When Israel withdrew from Southern Lebanon in 2000, Ghajar was split between Lebanon and Israel in accordance with the Blue Line, which cut across the village. As a result, the village was divided, with a majority of it formally located in Lebanon to the north, while the southern portion remained in Israel. Besides its militarily strategic position along the Israel-Lebanon-Syria tri-border, Ghajar’s boundaries scrape the Wazzani River, which is the main spring of the Hasbani River. This has led to tumultuous instances of water politics: Lebanese authorities have consistently accused Israel of trying to steal the water of the Hasbani, while Israeli authorities have been constantly worried about Lebanon diverting the waters of the Hasbani River.
During the 2006 conflict between Israel and Hezbollah, Israel took control of the whole village. UNSC Resolution 1701, which ended the war, called on Israel to withdraw from the northern section of Ghajar. Israel, however, has not obliged, citing security considerations: in 2005, Hezbollah tried to kidnap Israeli soldiers stationed in the southern section of the village, and in the 2006 war, Ghajar was a fiercely contested area. The occupation of the northern section of Ghajar by Israel has thus reinforced both Lebanon’s claim that Israel’s withdrawal is not complete and Hezbollah’s right of muqawamah.
LAST BUT not least, the village of Kfar Shouba and its hills are another point of contention between Israel and Lebanon. Located in Lebanon, next to the Shebaa Farms and the Golan Heights, the village commands a military strategic position due to its location overlooking northern Israel and the Bekaa Valley. In the late 1960s and 1970s, the Palestinian Liberation Organization used the village as a steppingstone to conduct sabotage activities in Israel. In response, Israel heavily shelled the village and its hills and carried out punitive military missions there. In 1972, Israel occupied the village for a short period of time.
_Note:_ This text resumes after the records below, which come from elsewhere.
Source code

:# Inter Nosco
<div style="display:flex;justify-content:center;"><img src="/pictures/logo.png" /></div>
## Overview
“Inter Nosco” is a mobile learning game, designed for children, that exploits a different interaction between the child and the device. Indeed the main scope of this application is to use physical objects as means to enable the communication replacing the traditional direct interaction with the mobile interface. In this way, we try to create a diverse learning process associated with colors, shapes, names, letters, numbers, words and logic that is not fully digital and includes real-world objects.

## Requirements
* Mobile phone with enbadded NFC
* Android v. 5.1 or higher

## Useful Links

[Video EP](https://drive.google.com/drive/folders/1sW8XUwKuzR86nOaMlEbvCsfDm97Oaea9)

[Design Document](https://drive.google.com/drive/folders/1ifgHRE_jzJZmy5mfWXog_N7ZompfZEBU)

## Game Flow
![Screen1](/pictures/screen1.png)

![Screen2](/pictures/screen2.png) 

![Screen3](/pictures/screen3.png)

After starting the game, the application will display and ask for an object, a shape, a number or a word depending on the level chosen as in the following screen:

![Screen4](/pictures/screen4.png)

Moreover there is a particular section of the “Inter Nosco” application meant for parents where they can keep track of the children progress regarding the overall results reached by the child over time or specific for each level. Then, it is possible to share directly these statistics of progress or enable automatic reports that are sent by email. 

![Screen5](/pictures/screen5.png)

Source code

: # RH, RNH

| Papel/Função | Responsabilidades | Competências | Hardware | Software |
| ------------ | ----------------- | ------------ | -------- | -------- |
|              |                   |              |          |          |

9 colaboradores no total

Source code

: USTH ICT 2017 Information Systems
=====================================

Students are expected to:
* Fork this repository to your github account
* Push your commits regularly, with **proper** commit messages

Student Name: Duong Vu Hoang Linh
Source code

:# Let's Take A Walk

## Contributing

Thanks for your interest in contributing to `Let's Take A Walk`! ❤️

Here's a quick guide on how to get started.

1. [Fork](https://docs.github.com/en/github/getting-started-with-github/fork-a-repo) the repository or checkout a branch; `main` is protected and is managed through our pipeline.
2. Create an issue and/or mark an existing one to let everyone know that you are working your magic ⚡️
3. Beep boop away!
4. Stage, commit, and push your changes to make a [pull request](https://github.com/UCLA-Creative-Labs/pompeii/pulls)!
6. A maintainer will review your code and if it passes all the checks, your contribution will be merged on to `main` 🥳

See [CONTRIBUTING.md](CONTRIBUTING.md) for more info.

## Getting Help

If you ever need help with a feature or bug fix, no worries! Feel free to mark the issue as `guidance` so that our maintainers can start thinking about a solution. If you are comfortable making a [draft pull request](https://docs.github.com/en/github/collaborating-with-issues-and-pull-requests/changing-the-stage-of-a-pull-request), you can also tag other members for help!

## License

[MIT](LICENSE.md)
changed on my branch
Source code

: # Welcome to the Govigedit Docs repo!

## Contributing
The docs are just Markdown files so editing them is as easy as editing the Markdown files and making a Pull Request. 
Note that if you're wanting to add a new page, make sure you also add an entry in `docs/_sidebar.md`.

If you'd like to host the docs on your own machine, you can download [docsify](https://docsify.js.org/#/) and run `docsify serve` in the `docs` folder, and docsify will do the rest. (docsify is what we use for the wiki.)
Then, during Israel’s occupation of southern Lebanon (1978–2000), the Israel Defense Forces and their proxy militia, the South Lebanon Army, used the village as an important observation post. Subsequently, Israel withdrew from the village but kept occupying the hills and the lands of Kfar Shouba in proximity to Israel’s border for security reasons. In the 2006 war, most of the village’s homes were either destroyed or damaged. As was the case with Shebaa and Ghajar, Lebanon and Hezbollah have insisted on their right to resist Israel’s occupation until the hills of Kfar Shouba are retrieved.